White was born in Memphis, Tennessee on December 19, 1941 and was a childhood friend of Booker T. Jones.  As a teenager, Maurice moved to Chicago, Illinois and found work as a session drummer at Chess Records.  White played behind the kit for artists such as Etta James, Ramsey Lewis, Muddy Waters, the Impressions, Buddy Guy and many others.  White played drums on "Rescue Me" by Fontella Bass.

In 1966, White joined the Ramsey Lewis Trio and played on nine of their albums.  Three years later, White formed a group with friends Wade Flemons and Don Whitehead called the Salty Peppers.  Maurice then moved to Los Angeles, and changed the name of the group to Earth, Wind & Fire.  He held auditions there to complete the group.

Earth, Wind & Fire released their self-titled debut album in 1971, and a follow-up later that year.  But the group didn't catch on and broke up after only being together for six months.  

But White didn't give up--he reformed the band the following year.  The first album under this lineup was Head to the Sky.  In 1974, the album Open Our Eyes yielded the group's first Top 30 hit, "Mighty, Mighty".

In 1975, Earth, Wind & Fire starred in and recorded the soundtrack to the movie That's The Way of the World.  The title song is a very underrated gem:

The album soared to #1 on the Album chart for three weeks.  The follow-up single, "Shining Star", flew up to #1.

The movie went nowhere, but another great song on the album is this Top Track*.

Due to the success of the album, the group hired a brass section known as the Phenix Horns.  That move gave Earth, Wind & Fire its trademark sound, and the Phenix Horns became much in demand by other artists.

The group released the live album Gratitude, which gave them another top 5--"Sing A Song".

The 1976 release Spirit went Double Platinum, and generated two hits.  "Getaway" went to #12 overall and #1 on the R&B chart.

In 1977, the group released the album All'n All, which gave them another #1 R&B hit--"Serpentine Fire".

The follow-up was this magnificent song, one of The Top Unknown/Underrated Songs of the Rock Era*.  Hard to believe it now, but this song peaked at #32.

Later that year, the group remade the Beatles' "Got To Get You Into My Life" for the movie Sgt.
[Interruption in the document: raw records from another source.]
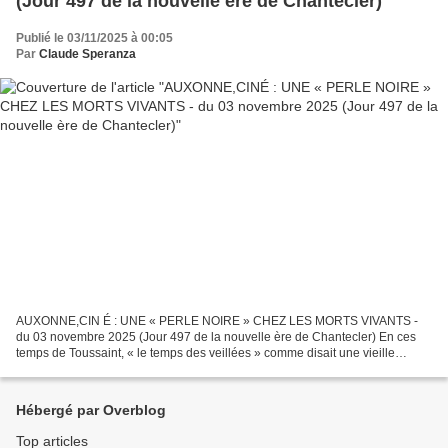
(Jour 497 de la nouvelle ère de Chantecler)
Publié le 03/11/2025 à 00:05
Par
Claude Speranza
AUXONNE,CIN É : UNE « PERLE NOIRE » CHEZ LES MORTS VIVANTS -
du 03 novembre 2025 (Jour 497 de la nouvelle ère de Chantecler) En ces
temps de Toussaint, « le temps des veillées » comme disait une vieille
chanson du folklore breton que l'on chantait à l'école,...
Hébergé par Overblog
Top articles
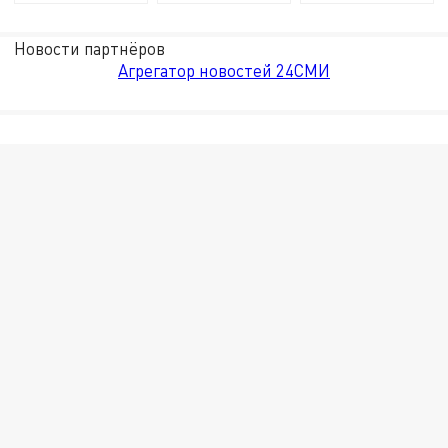
Новости партнёров
Агрегатор новостей 24СМИ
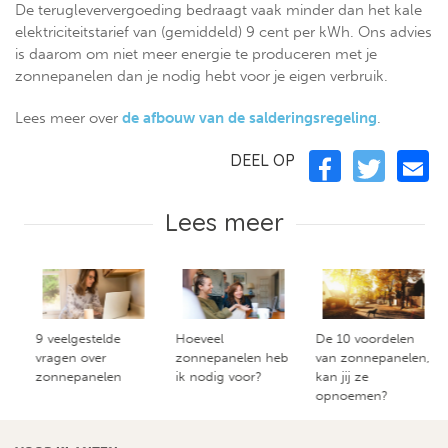
De terugleververgoeding bedraagt vaak minder dan het kale
elektriciteitstarief van (gemiddeld) 9 cent per kWh. Ons advies
is daarom om niet meer energie te produceren met je
zonnepanelen dan je nodig hebt voor je eigen verbruik.
Lees meer over
de afbouw van de salderingsregeling
.
DEEL OP
Lees meer
9 veelgestelde
Hoeveel
De 10 voordelen
vragen over
zonnepanelen heb
van zonnepanelen,
zonnepanelen
ik nodig voor?
kan jij ze
opnoemen?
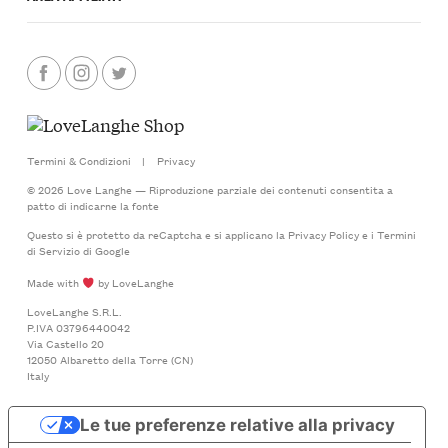
Termini & Condizioni
|
Privacy
© 2026 Love Langhe — Riproduzione parziale dei contenuti consentita a
patto di indicarne la fonte
Questo si è protetto da reCaptcha e si applicano la
Privacy Policy
e i
Termini
di Servizio
di Google
Made with
by LoveLanghe
LoveLanghe S.R.L.
P.IVA 03796440042
Via Castello 20
12050 Albaretto della Torre (CN)
Italy
Le tue preferenze relative alla privacy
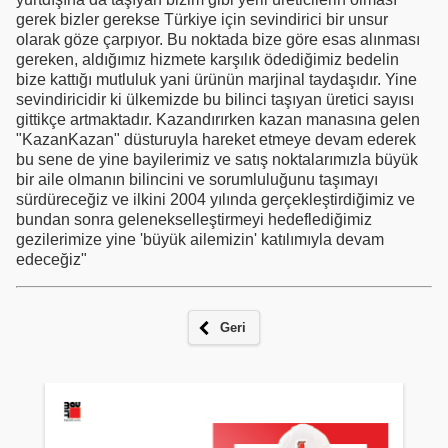
gerek bizler gerekse Türkiye için sevindirici bir unsur
olarak göze çarpıyor. Bu noktada bize göre esas alınması
gereken, aldığımız hizmete karşılık ödediğimiz bedelin
bize kattığı mutluluk yani ürünün marjinal taydaşıdır. Yine
sevindiricidir ki ülkemizde bu bilinci taşıyan üretici sayısı
gittikçe artmaktadır. Kazandırırken kazan manasına gelen
"KazanKazan" düsturuyla hareket etmeye devam ederek
bu sene de yine bayilerimiz ve satış noktalarımızla büyük
bir aile olmanın bilincini ve sorumluluğunu taşımayı
sürdüreceğiz ve ilkini 2004 yılında gerçekleştirdiğimiz ve
bundan sonra gelenekselleştirmeyi hedeflediğimiz
gezilerimize yine 'büyük ailemizin' katılımıyla devam
edeceğiz"
Geri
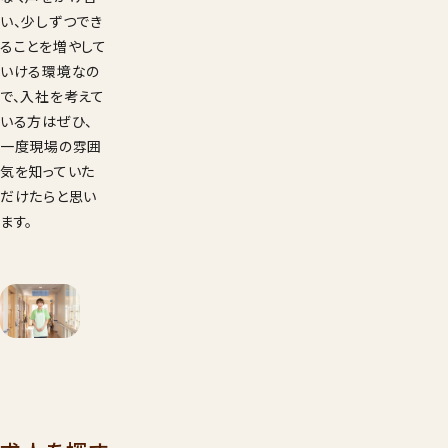
い、少しずつでき
ることを増やして
いける環境なの
で、入社を考えて
いる方はぜひ、
一度現場の雰囲
気を知っていた
だけたらと思い
ます。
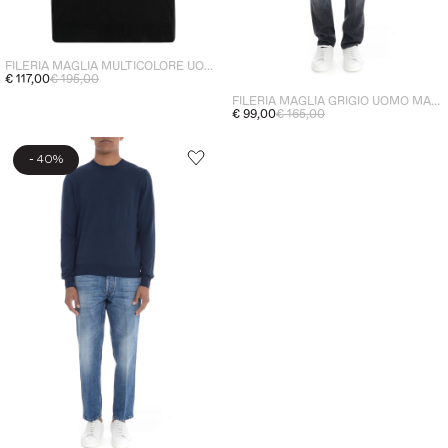
FILERIA MAGLIA MULTICOLORE UOMO
€ 117,00
€ 195,00
FILERIA MAGLIA GRIGIO UOMO MANICHE LUNGHE
€ 99,00
€ 165,00
-
40%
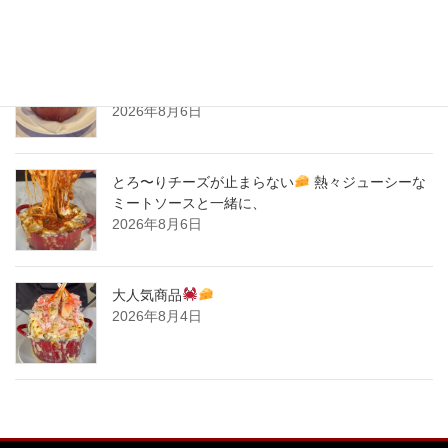
New Post !
とろ〜りチーズが止まらない
熱々ジューシーな
ミートソースと一緒に、
2026年8月6日
とろ〜りチーズが止まらない
熱々ジューシーな
ミートソースと一緒に、
2026年8月6日
大人気商品
2026年8月4日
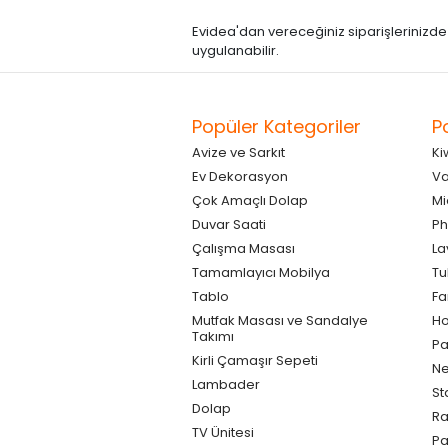
Evidea'dan vereceğiniz siparişlerinizde kre
uygulanabilir.
Popüler Kategoriler
P
Avize ve Sarkıt
Ki
Ev Dekorasyon
Va
Çok Amaçlı Dolap
Mi
Duvar Saati
Ph
Çalışma Masası
La
Tamamlayıcı Mobilya
Tu
Tablo
F
Mutfak Masası ve Sandalye
Ho
Takımı
Pa
Kirli Çamaşır Sepeti
Ne
Lambader
St
Dolap
Ra
TV Ünitesi
P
Pepper's Lonely Hearts Club Band, and it became the group's third Top 10 hit.

"Jupiter" from the album is a Top Track*.

The group then released their first compilation, The Best of Earth, Wind & Fire, Vol. 1.  For the occasion, the group recorded a new song, "September", which hit #8 and went Gold.

The album has not sold over five million copies, a good indication of the group's huge and universal appeal.

In 1979, the group combined with the Emotions for the #6 hit "Boogie Wonderland".  All of a sudden, Earth, Wind & Fire had six Gold singles.

The album I Am also gave the band one of their biggest career hits, "After The Love Has Gone", which reached #2 and also went Gold.

EWF's last big hit came from the album Raise--"Let's Groove".

White led Earth, Wind & Fire to 33 career hits, with seven of those going Top 10 and one #1.  But many more of the supergroup's songs are either Top Tracks* or among some of The Top Unknown/Underrated Songs of the Rock Era*.

White was a genius who finally found the right combination, and Earth, Wind & Fire generated tremendous excitement at live shows and among its huge legion of fans with each album release.  Another of the greats of the Rock Era has passed--we will greatly miss Maurice White, but we have his fantastic music that will live on.